Centrifugation: This is done before a floatation test typically as they will mix the stool sample with a sugar and salt solution. So when the floatation method is performed the parasites can then identify microscopically.
What Do Pet Fecal Tests Detect?
There are many different things that an animal fecal test can find. Usually, they are testing for different intestinal parasites such as roundworms or hookworms. These can make pets very uncomfortable as well as lead to serious health conditions. It’s important to get your animals tested often as some of these intestinal parasites can be passed on to people.
Many pet owners decide to get their animals tested every year for routine preventative care. It is way easier to treat an illness or parasite when caught early.
How Can I Prepare And Collect My Pets Stool?
Usually, the vet will ask you to collect the sample yourself and bring it to them. Scoop it up from your usual walk, or collect it right after the cat leaves the litter box (it’s okay if there is some litter on the sample).
You can bring the sample to them in a plastic, or doggy poop bag. Some people like double bagging or putting the sample in a container to avoid any messes, but it is usually up to you and how you feel the most comfortable transporting it.
The vet does not need very much.

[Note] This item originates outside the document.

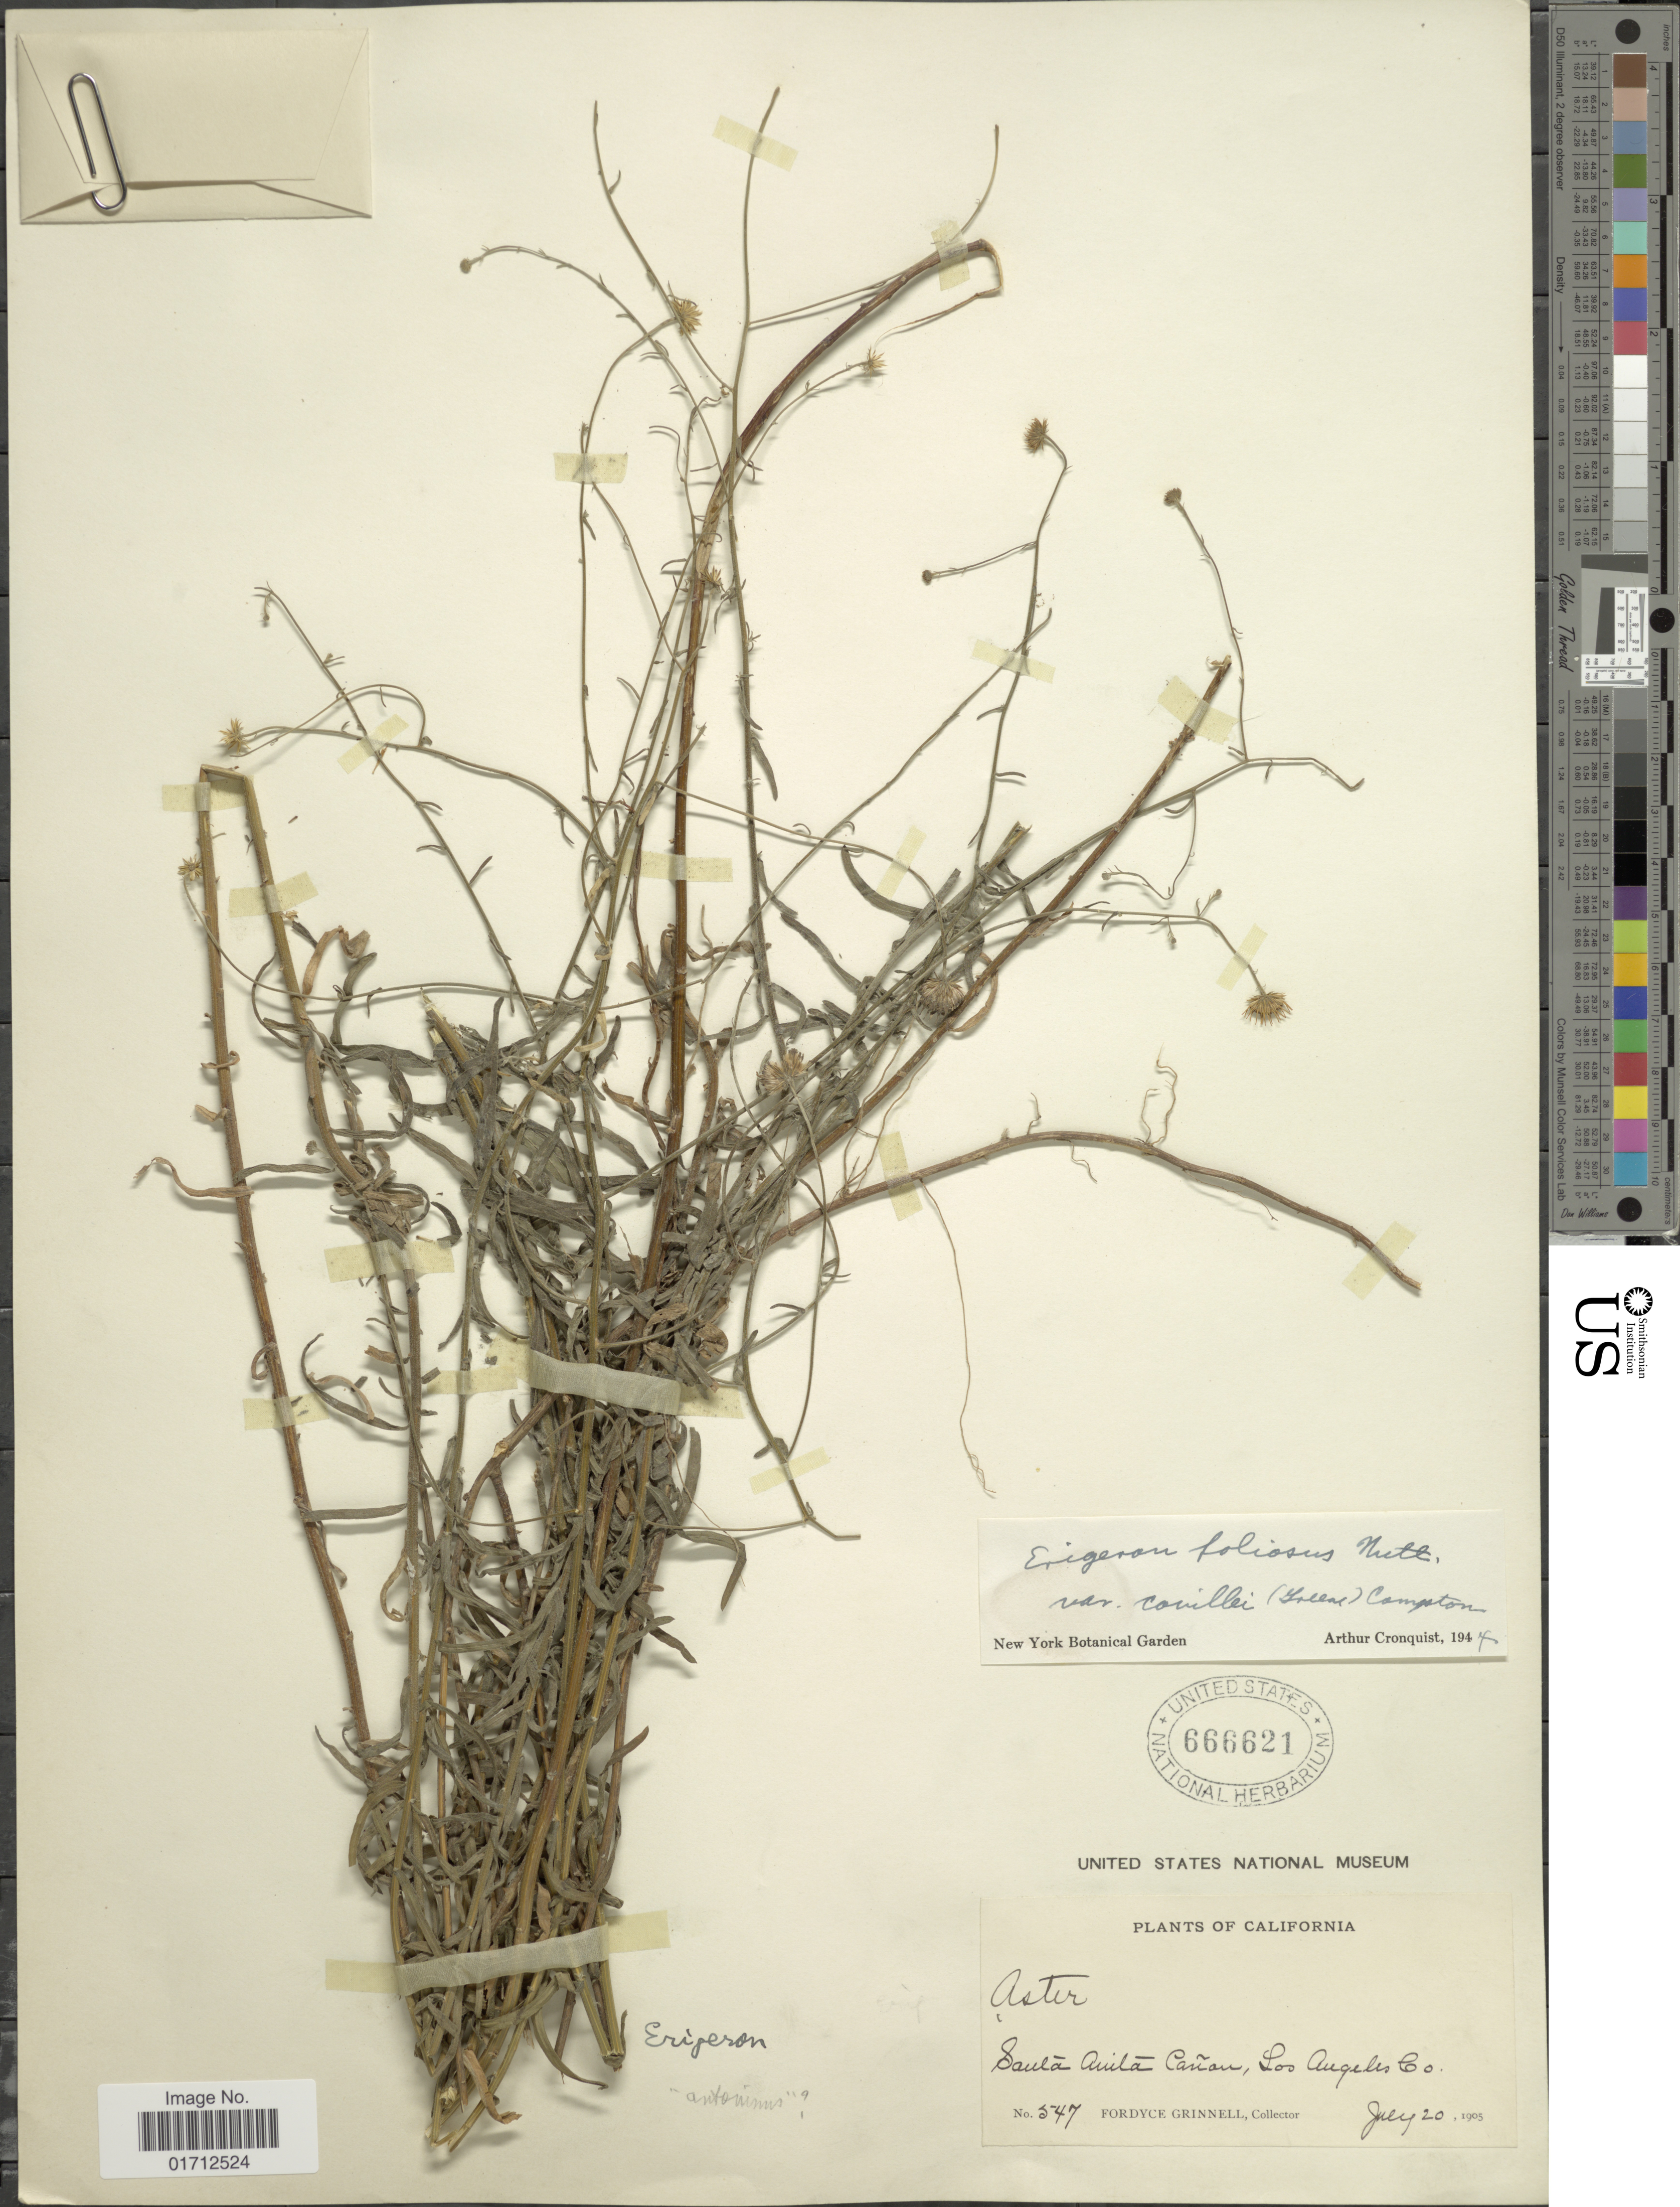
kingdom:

The fresher the stool sample the better for getting accurate results. So try and bring the sample to your vet the same day it was collected.
What Happens If They Detect A Parasite?
If the vet determines that your pet does indeed have a parasite, don’t freak out. Many parasites are common and can be easily treated. Many are treated with medication that your vet can prescribe. Your vet will probably also suggest giving a dewormer to any other animals you have in the home or property. Parasites can be contagious and it is better safe than sorry.

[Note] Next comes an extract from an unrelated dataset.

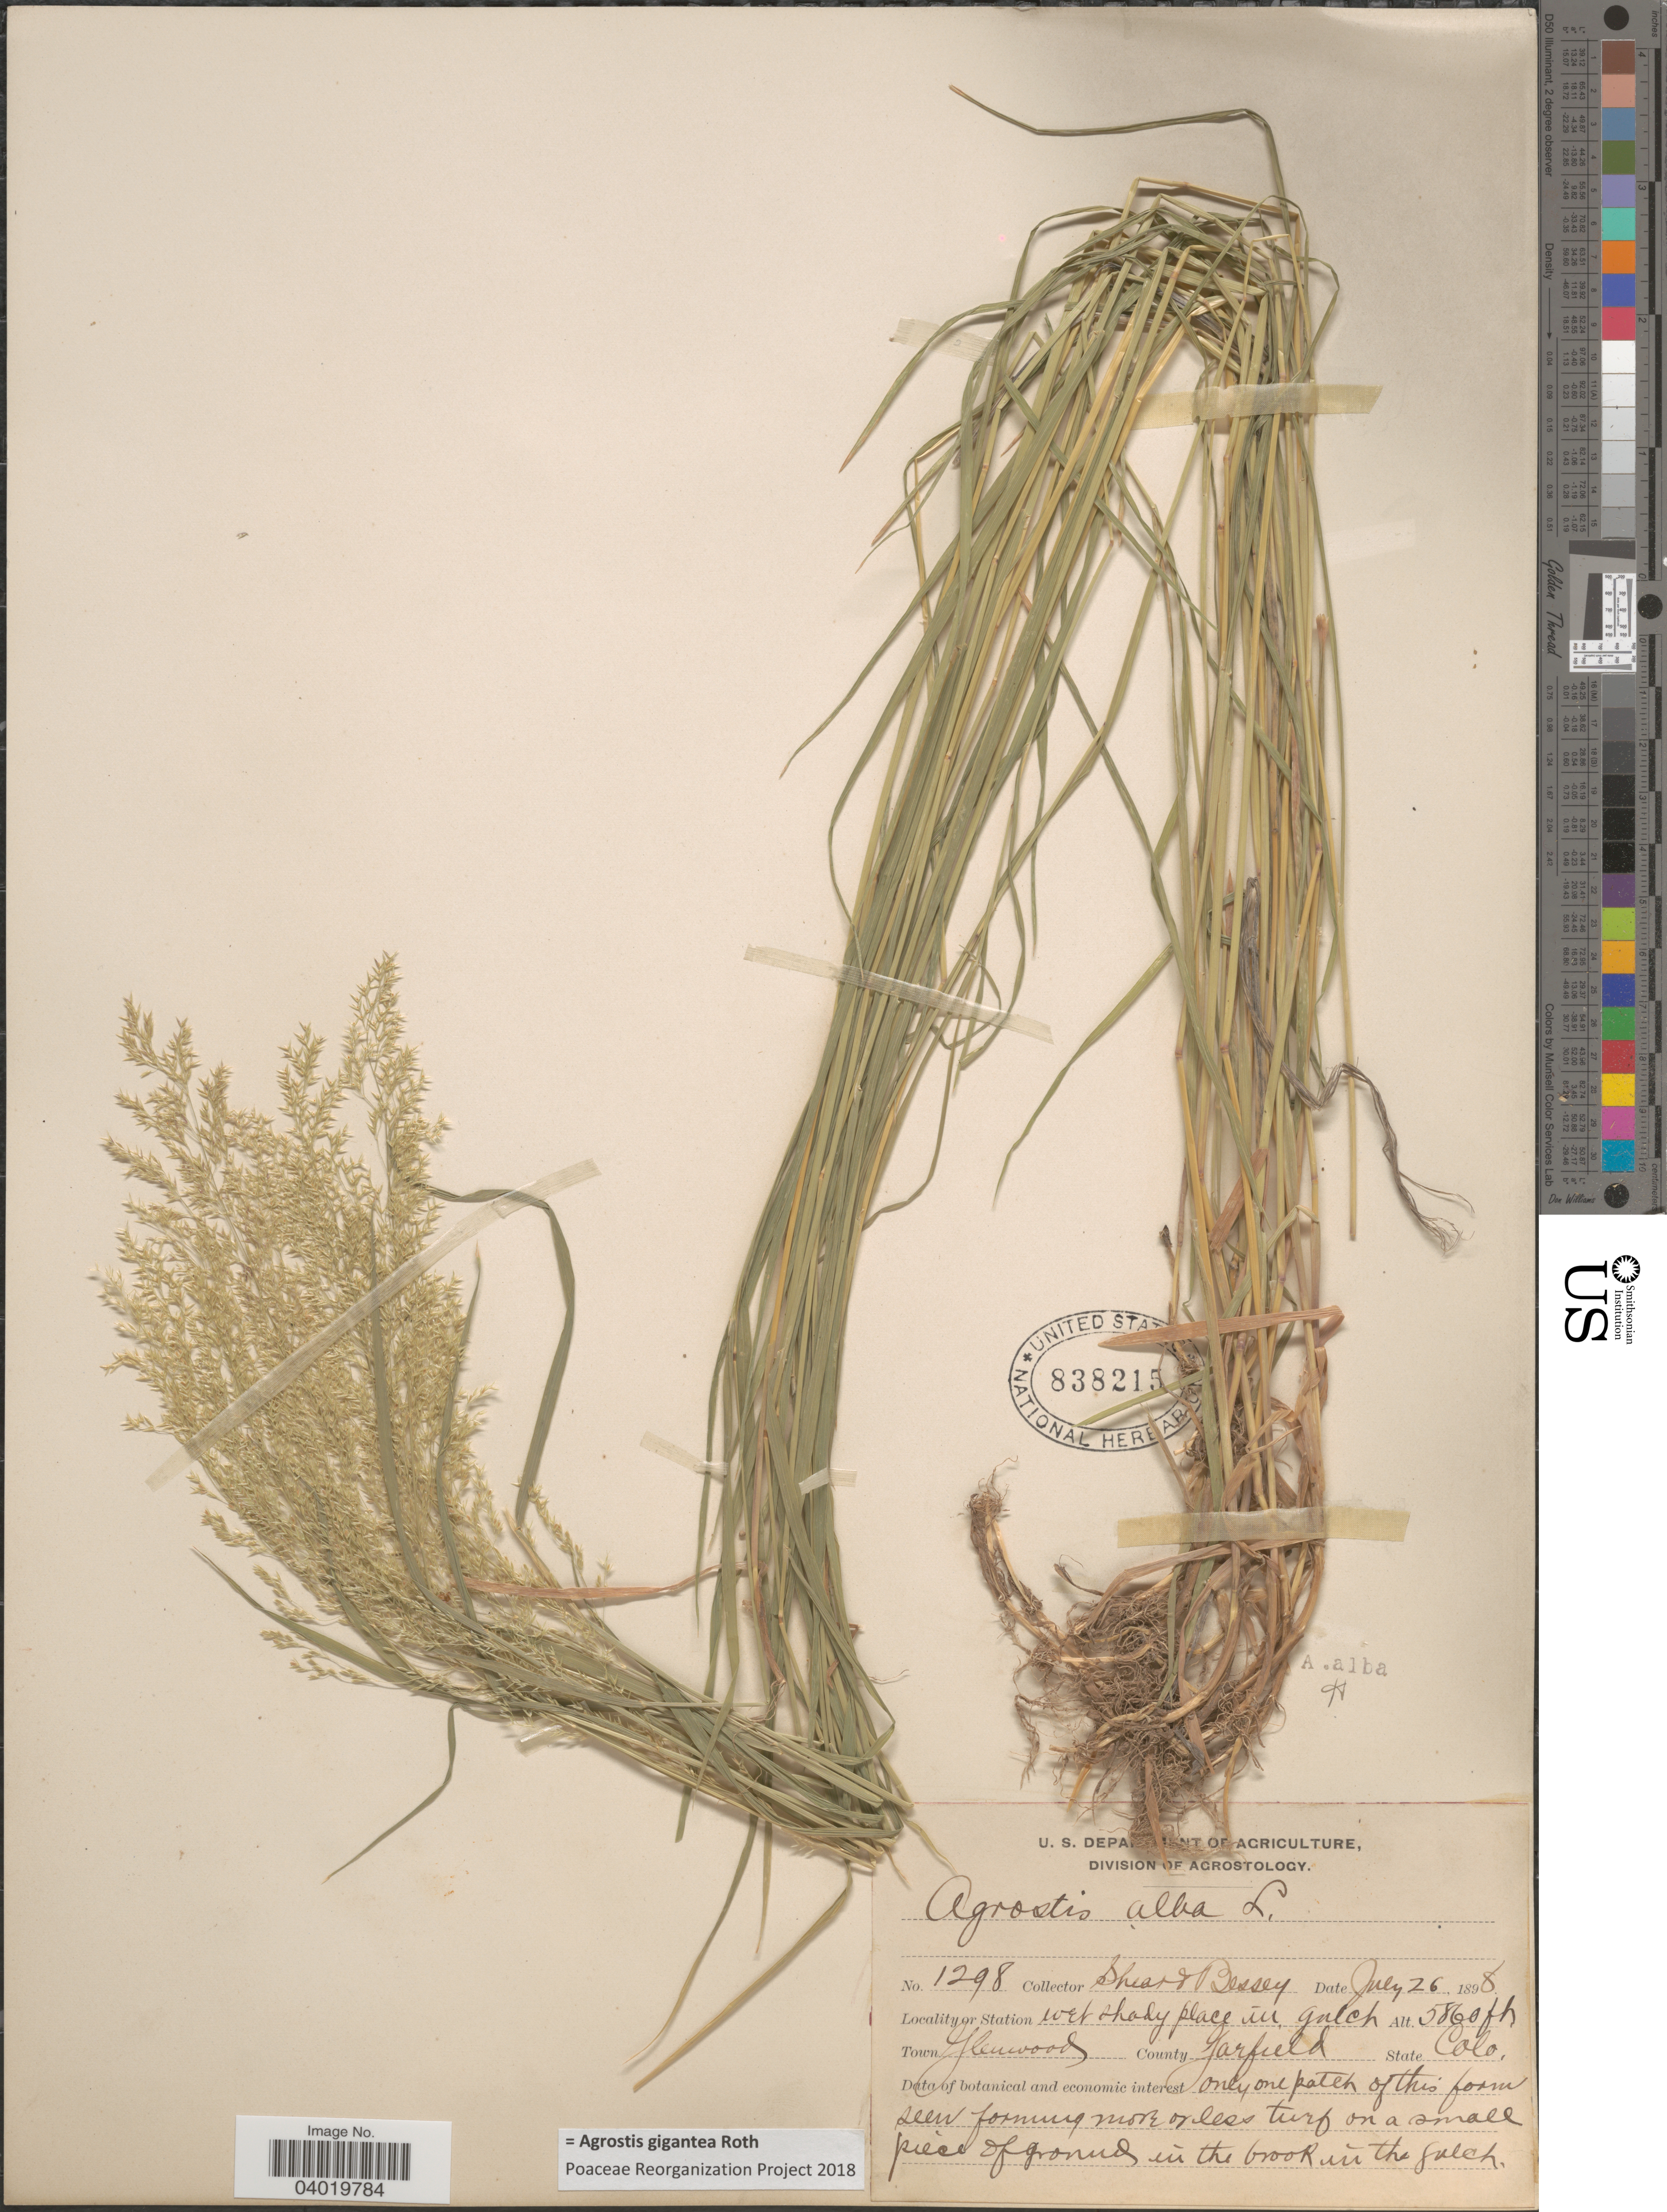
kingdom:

A Wagmo Pet Wellness plan can cover the costs of two vet visits a year and the fecal exam. A Wagmo Pet Insurance plan can cover the cost of any prescribed medication, x-rays, emergencies costs, and additional laboratory tests. Mix and match our plans to find the best coverage for you.
How Often Should They Get Their Feces Tested?
It is recommended to make fecal tests a part of your wellness routine. This is because a fecal test isn’t foolproof and can sometimes miss things. If you are getting them done regularly then the chance of missing something is lowered.
The Animal Parasite Council suggests getting 4 tests during your pet’s first year, then 2 times a year after that. Of course, if a vet recommends more then you should follow their recommendations.
If your dog or cat is outside more often, then you might consider doing fecal tests more frequently than an indoor pet.